▶ EXERCISE AIM
Answer these questions about the advice column:
1. How old is the letter writer's son?
2. After what time does the letter writer say the cable channel shows porn every night?
3. According to Chuck, what are the two ways the mother can block the channel on her son's TV?

━━━━━ SOURCE EXTRACT ━━━━━

A lot of people worry about the perceived 'stigma' of dating someone of another race - to me, if someone is sincere and they are treating you with respect and honesty and they are not dating you BECAUSE you are the color of coffee, or tea, or they've always wanted to 'do it with a black girl'... then relax and enjoy yourself with Dale or anybody else you want to be with. All I say is, don't slap a color resrtiction on your heart - don't run to the brothers because they're black and don't run to the white guys because they're NOT.

And Chuck is also right when he says, "Nobody is gonna confiscate your Ebony's."

Sunday

Letting Skinemax Raise Your Son

QUESTION: I'm a 40 year old mother of a 14 year old son. We have cable tv in all of our bedrooms including my son's room. I recently discovered that Cinamax shows porn [my husband calls it soft porn!] after 11PM every night. When I discovered this I wanted to either get rid of the Cinamax all together or at least block it from my son's room. I know he stays up late sometimes watching TV after I've gone to sleep but I don't know what he looks at. I do not want him looking at porn, soft or hard. My husband doesn't think its a big issue, I actually think he hopes our son is looking at it. He thinks its normal for a boy to see naked women and sex. Am I out of my mind or is my husband? One of us is crazy, who do you think it is?

GARLAND - Uh, I think your husband may be the screwball.

I'm sure many fathers think its no big deal for their sons to see naked women. It's kind of like a right of passage thing for some dads. They may even feel like they don't even have to have the "birds and the bees" talk now, since Junior has seen the business going down for himself.

But this is wrong and dangerous. Sex is a powerful thing and if young boys go out into the world thinking all there is to sex is putting a penis into a vagina, then they are heading for trouble with the quickness! Having no guidance to sex will lead to STD's or HIV or unwanted pregnacies or serious emotional and psychological problems - OR all of the above!!!

I think you need to get that Cinemax out of his room and sit down and make him talk to you about what he may have seen. I think there is a good chance that he has either discovered it or his friends have told him about it. And yes, the porn is classified as 'soft,' but there is plenty of nudity to keep your son pitching a tent under the covers for hours. Try to make sure he understands the complexities of sex, before he goes out and ruins his life.

PS. Please go smack your husband for me!

CHUCK: First of all, I want to say that this country is one of the most hung-up, repressed, and hypocritical places on the subject of sex in the entire world. The Department of Justice investigates and prosecutes pornographers, but Fortune 500 companies (like Time/Warner) make a mint on it. Janet Jackson's still wearing a scarlet letter after her (remarkably stupid) Superbowl flashing of a few years ago, but Justin Timberlake was allowed to grovel his way back to respectability. Endless acts of violence are no impediment to a PG-13 rating in the movies, but the merest implication of an adult sexual relationship can get you banned. And furthermore...

Let me get off of this soapbox.

Of course, all of my arguements stated above are voided where children are involved. Children should NOT be exposed to explicit depictions of sexual conduct until they are of legal age. Like Garland, I agree that discussions of sexually transmitted diseases, sexual responsibility, and the emotional/psychological toll of the sex act are subjects that should be confronted by parents as their children mature. Unfortunately, some children will never have these discussions, which brings me back to my initial argument (repression, hypocrisy, etc.).

Anyway, your husband's apparent approach to sex education, passing your son on the way to the bathroom in the morning, and saying, "Enjoy Lord of the Thongs last night, son?" and winking, isn't very responsible. And by irresponsible I mean that he is expecting those cheaply-made, poorly-acted, Eurocentric pieces of drivel to do the work helping him grow up that you should be doing. He's not crazy, just irresponsible. You don't need your husband's permission to block Cinemax on your son's TV. You can do it with a few pushes of a button or a phone call.

━━━━━ GIVEN DATA ━━━━━

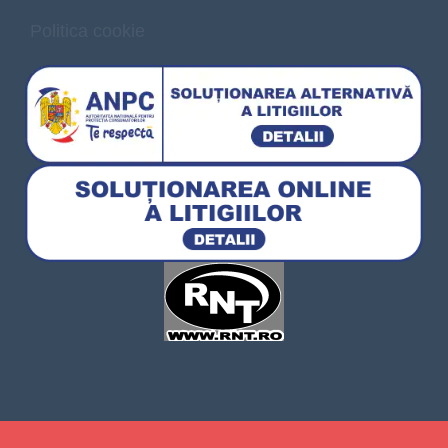
Politica cookie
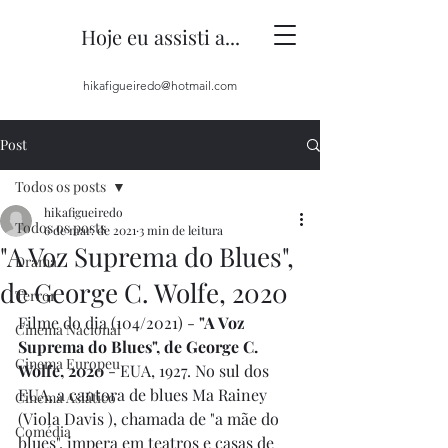
Hoje eu assisti a...
hikafigueiredo@hotmail.com
Post
Todos os posts
hikafigueiredo
Todos os posts
6 de mar. de 2021
3 min de leitura
"A Voz Suprema do Blues",
Drama
de George C. Wolfe, 2020
Terror
Filme do dia (104/2021) - 
"A Voz 
Cinema Nacional
Suprema do Blues", de George C. 
Cinema Europeu
Wolfe, 2020
 - EUA, 1927. No sul dos 
EUA, a cantora de blues Ma Rainey 
Cinema Asiático
(Viola Davis ), chamada de "a mãe do 
Comédia
blues", impera em teatros e casas de 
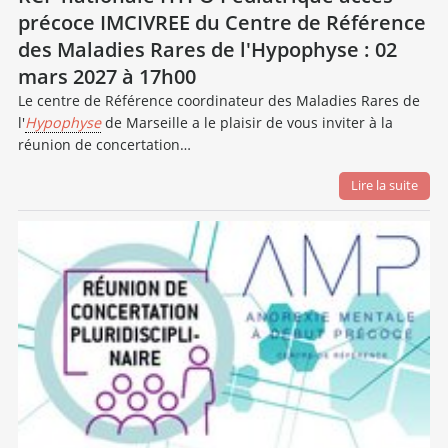
précoce IMCIVREE du Centre de Référence
des Maladies Rares de l'Hypophyse : 02
mars 2027 à 17h00
Le centre de Référence coordinateur des Maladies Rares de
l'
Hypophyse
de Marseille a le plaisir de vous inviter à la
réunion de concertation…
Lire la suite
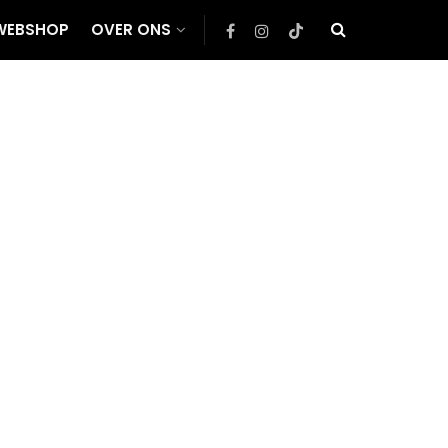
WEBSHOP
OVER ONS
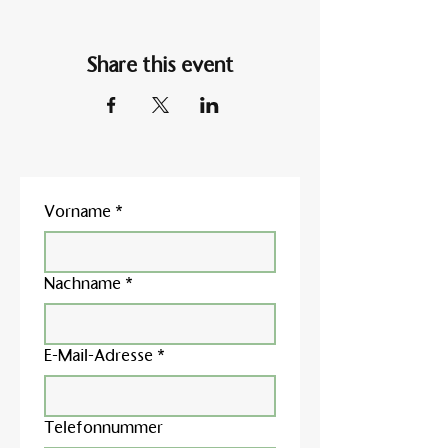
Share this event
Vorname
*
Nachname
*
E-Mail-Adresse
*
Telefonnummer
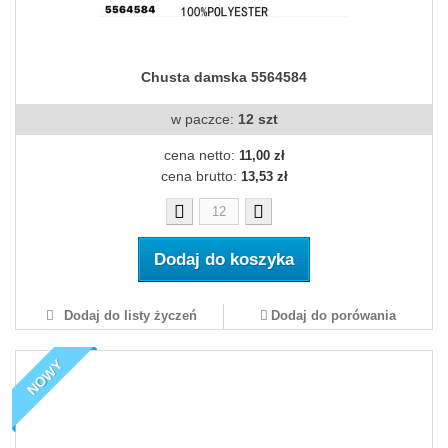
Chusta damska 5564584
w paczce:
12 szt
cena netto:
11,00 zł
cena brutto:
13,53 zł
Dodaj do koszyka
Dodaj do listy życzeń
Dodaj do porówania
NOWY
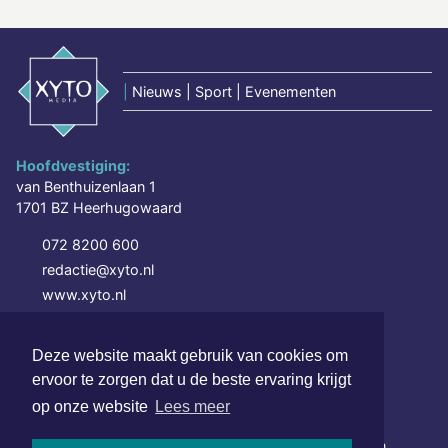
|
Nieuws | Sport | Evenementen
Hoofdvestiging:
van Benthuizenlaan 1
1701 BZ Heerhugowaard
072 8200 600
redactie@xyto.nl
www.xyto.nl
SOCIAL MEDIA
Deze website maakt gebruik van cookies om
ervoor te zorgen dat u de beste ervaring krijgt
op onze website
Lees meer
NIEUWSBRIEF AANMELDEN
Schrijf je in voor onze nieuwsbrief en krijg wekelijks een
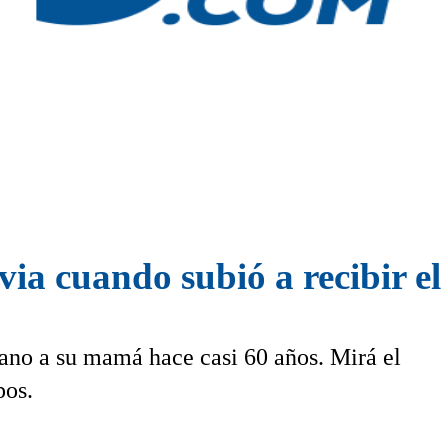
ovia cuando subió a recibir 
 mano a su mamá hace casi 60 años. Mirá el
pos.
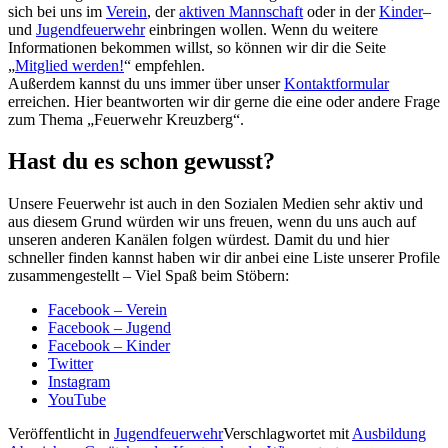
sich bei uns im
Verein
, der
aktiven Mannschaft
oder in der
Kinder
–
und
Jugendfeuerwehr
einbringen wollen. Wenn du weitere
Informationen bekommen willst, so können wir dir die Seite
„
Mitglied werden!
“ empfehlen.
Außerdem kannst du uns immer über unser
Kontaktformular
erreichen. Hier beantworten wir dir gerne die eine oder andere Frage
zum Thema „Feuerwehr Kreuzberg“.
Hast du es schon gewusst?
Unsere Feuerwehr ist auch in den Sozialen Medien sehr aktiv und
aus diesem Grund würden wir uns freuen, wenn du uns auch auf
unseren anderen Kanälen folgen würdest. Damit du und hier
schneller finden kannst haben wir dir anbei eine Liste unserer Profile
zusammengestellt – Viel Spaß beim Stöbern:
Facebook – Verein
Facebook – Jugend
Facebook – Kinder
Twitter
Instagram
YouTube
Veröffentlicht in
Jugendfeuerwehr
Verschlagwortet mit
Ausbildung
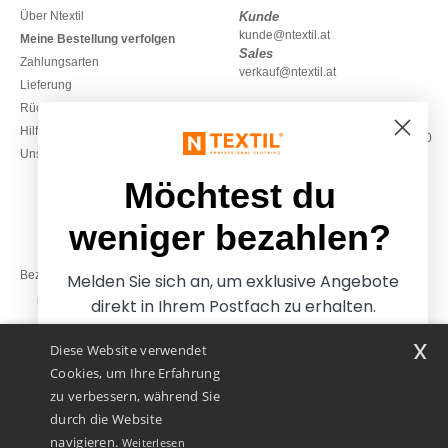
Über Ntextil
Kunde
kunde@ntextil.at
Meine Bestellung verfolgen
Sales
Zahlungsarten
verkauf@ntextil.at
Lieferung
Rückerstattungen / Rückgaben
0800 018 026
Hilfe & FAQs
Montag – Donnerstag: 10:00–13:00
Unsere Engagements
& 14:00–17:30
Freitag: 10:00–14:00
Möchtest du
weniger bezahlen?
Bezahlung mit
Melden Sie sich an, um exklusive Angebote
direkt in Ihrem Postfach zu erhalten.
x
Diese Website verwendet
Unsere Paketzusteller
Cookies, um Ihre Erfahrung
zu verbessern, während Sie
durch die Website
navigieren.
Weiterlesen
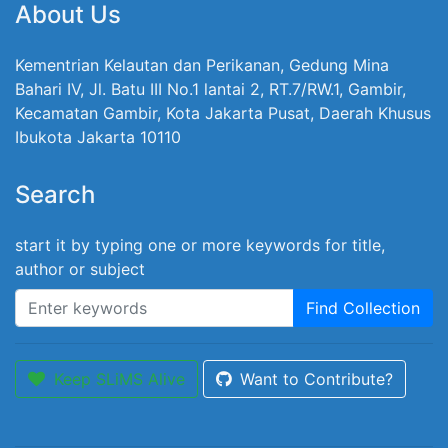
About Us
Kementrian Kelautan dan Perikanan, Gedung Mina
Bahari IV, Jl. Batu III No.1 lantai 2, RT.7/RW.1, Gambir,
Kecamatan Gambir, Kota Jakarta Pusat, Daerah Khusus
Ibukota Jakarta 10110
Search
start it by typing one or more keywords for title,
author or subject
Find Collection
Keep SLiMS Alive
Want to Contribute?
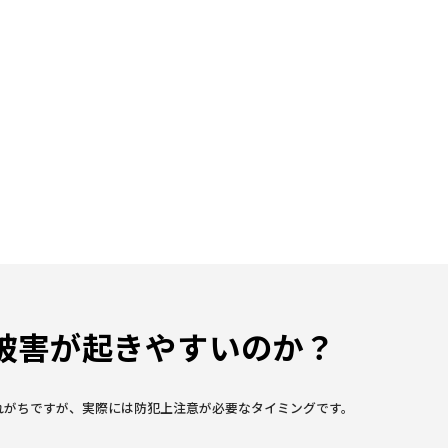
る
る
る
被害が起きやすいのか？
れがちですが、実際には防犯上注意が必要なタイミングです。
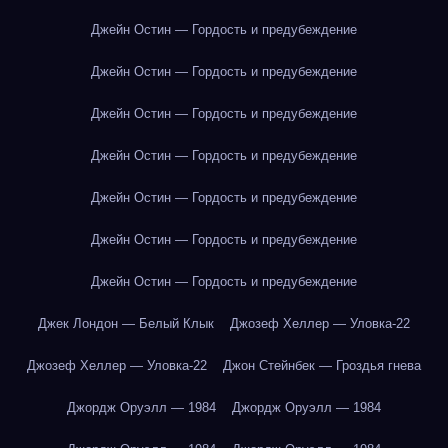
Джейн Остин — Гордость и предубеждение
Джейн Остин — Гордость и предубеждение
Джейн Остин — Гордость и предубеждение
Джейн Остин — Гордость и предубеждение
Джейн Остин — Гордость и предубеждение
Джейн Остин — Гордость и предубеждение
Джейн Остин — Гордость и предубеждение
Джек Лондон — Белый Клык
Джозеф Хеллер — Уловка-22
Джозеф Хеллер — Уловка-22
Джон Стейнбек — Гроздья гнева
Джордж Оруэлл — 1984
Джордж Оруэлл — 1984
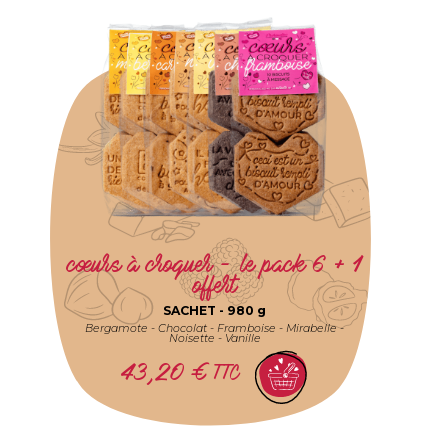
cœurs à croquer - le pack 6 + 1
offert
SACHET -
980 g
Bergamote - Chocolat - Framboise - Mirabelle -
Noisette - Vanille
43,20
€
TTC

━━━━━

▶ ANSWER SPACE
1. 14
2. 11 PM
3. A few pushes of a button or a phone call